Last reviewed 18 May 2020

A trade union has said the high rates of COVID-19 deaths among care staff are “shocking,” claiming that many staff still going into workplaces where protective kit is unavailable.

Christina McAnea, Assistant General Secretary of the union Unison, was responding to figures released recently by the Office for National Statistics which show that death rates involving COVID-19 are significantly raised among care workers and home care staff, compared with doctors and nurses.

Christina McAnea said, “These shocking figures reveal how care staff are literally putting their lives on the line by going to work.

“Their jobs can’t be done without getting up close to the vulnerable and elderly individuals they care for in residential homes and in the community.

“Having access to personal protective equipment (PPE) is essential for employees and residents.
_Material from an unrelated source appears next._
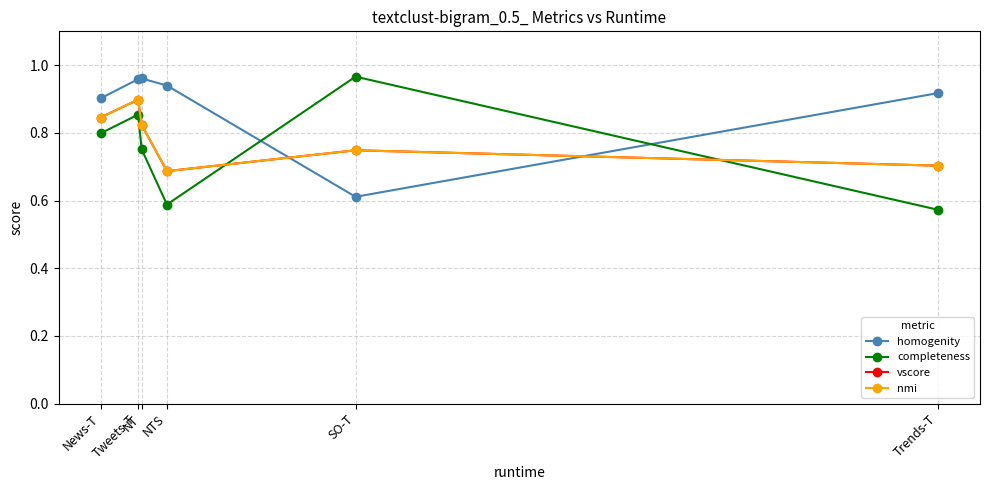

Where is completeness nearest to the value 0?

Trends-T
It’s a scandal many care staff are going into workplaces where safety kit is still unavailable or locked away.”

Analysing the figures for doctors and nurses compared with social care workers, Ben Humberston, Deputy Director for Health Analysis and Life Events at the ONS said, “Despite being exposed to disease on a daily basis, and requiring close contact with others, healthcare workers, such as doctors and nurses, did not have higher rates of COVID-19 deaths compared with the rate among those of the same age and sex in the population as a whole.

“This could be because during the pandemic they are more likely to be using PPE, or have a greater knowledge of how diseases spread and are thus more likely to follow hygiene measures such as handwashing. Also, there may be deaths in some occupations which have not been registered yet because a coroner’s inquest is required.

“Even though our analysis suggests that social care occupations have a lower exposure to disease than healthcare workers, both men and women working in social care had significantly raised rates of COVID-19 deaths. There are many different reasons why this could be the case and further work will be needed to look at this.”